When I was in City Hall back in the late 1970s, the goal was to make Indianapolis a “world class” city. That wasn’t just the rhetoric used by the Mayor and his administration–it was echoed by the City Committee (now long defunct) and by the Lilly Endowment, which facilitated the goal with generous grants.

The decision to make Indianapolis into an amateur sports capital wasn’t made because city leaders loved sports, although many surely did. It was based on a hard-headed analysis of where we might have a comparative advantage. The goal was city-building, and sports were a means to that end.

That was then, and now is now. There is no longer a City Committee, and the Endowment–while still generous and immensely important to Indianapolis– no longer partners with elected officials to improve Indianapolis as it did then. Our current Mayor is not a visionary (to put it kindly). Making matters worse, Indianapolis has lost many of the corporate headquarters and locally-owned banks from which we used to draw private-sector civic leadership.

Now, we are in danger of seeing the Indianapolis Symphony–a symphony befitting a world-class city, a symphony of which we have been justifiably proud–become a part-time (read “second-class”) enterprise.

The Symphony is facing significant financial problems.  It will obviously be important to determine the cause of those problems–poor portfolio management? Unfavorable labor contract? Other? I certainly haven’t a clue, and few outside the Board and musicians themselves are likely to have even a reasonable hypothesis.

But I do know one thing: in addition to being a beloved part of our city’s cultural scene and a point of pride, the symphony is important to our local economy.

Nationally, nonprofit arts organizations generate $135 billion in economic activity annually, supporting 4.1 million jobs and generating $22.3 billion in government revenue. Investment in the arts supports jobs, generates tax revenues, promotes tourism, and advances our increasingly creativity-based economy. The typical arts attendee spends $24.60 per person, per event, not including the cost of admission, on items such as meals, parking, and babysitters. Attendees who live outside the county in which the arts event takes place spend twice as much as their local counterparts.

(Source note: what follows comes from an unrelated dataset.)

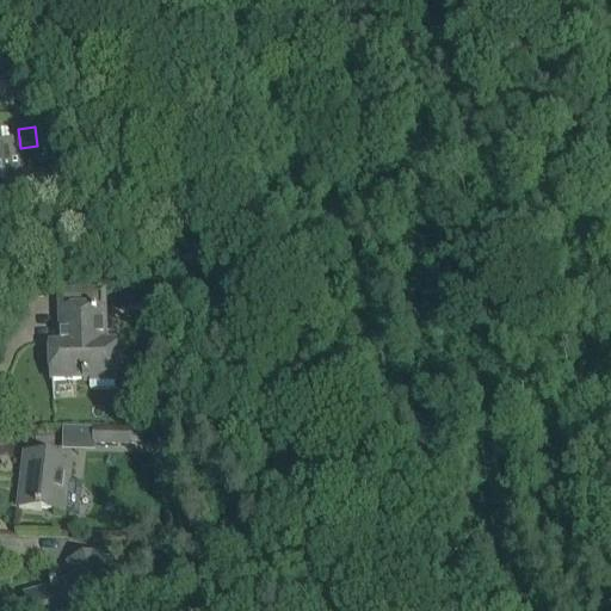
[(144,295),(146,306),(158,304),(156,294),(144,295)]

A symphony season has far more impact on the local economy than football. Early in my academic career, I worked on a paper with an expert in the economic impact of sports. Such impact as exists is by virtue of intangibles–the value of raising the profile of the city with the team, that sort of thing. There was no direct dollar benefit. Despite that lack of immediate economic impact, we pump large amounts of public money into privately-owned sports teams and venues.

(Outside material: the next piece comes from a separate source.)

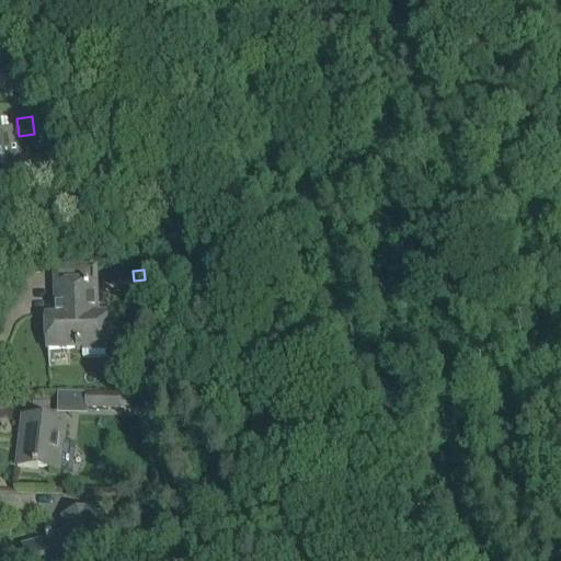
[(49,367),(50,367),(50,350),(83,350),(83,359),(106,358),(106,348),(105,318),(98,318),(96,285),(56,287),(57,319),(48,319),(49,367)]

To the best of my knowledge, no public money flows to the symphony and a mere pittance is distributed among other arts organizations in the city. The arts have clearly not been a priority.

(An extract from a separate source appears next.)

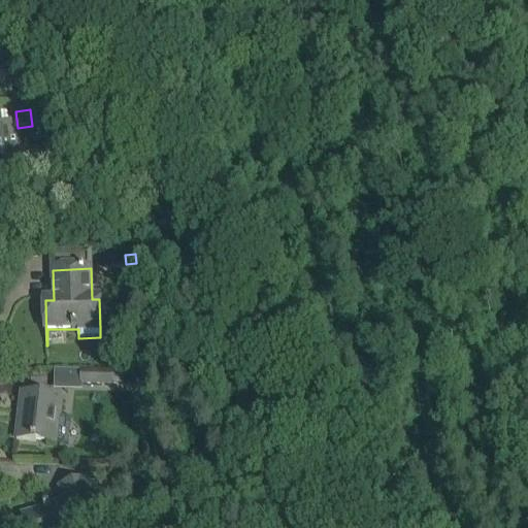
[(112,386),(112,373),(81,372),(81,385),(112,386)]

I am not suggesting that long-term public funding is the answer to the symphony’s current problems. Obviously, figuring out what happened, correcting missteps as possible, and developing a plan for future sustainability is critical, but that process takes time. If Indianapolis weren’t so starved for revenue, some sort of “bridge” loan or grant to keep the symphony going during that time would make a lot of sense, because keeping something important is easier and less costly than trying to rebuild it once it is gone.

Indianapolis used to understand that world-class cities require constant attention and inspired leadership. These days we don’t seem to have either.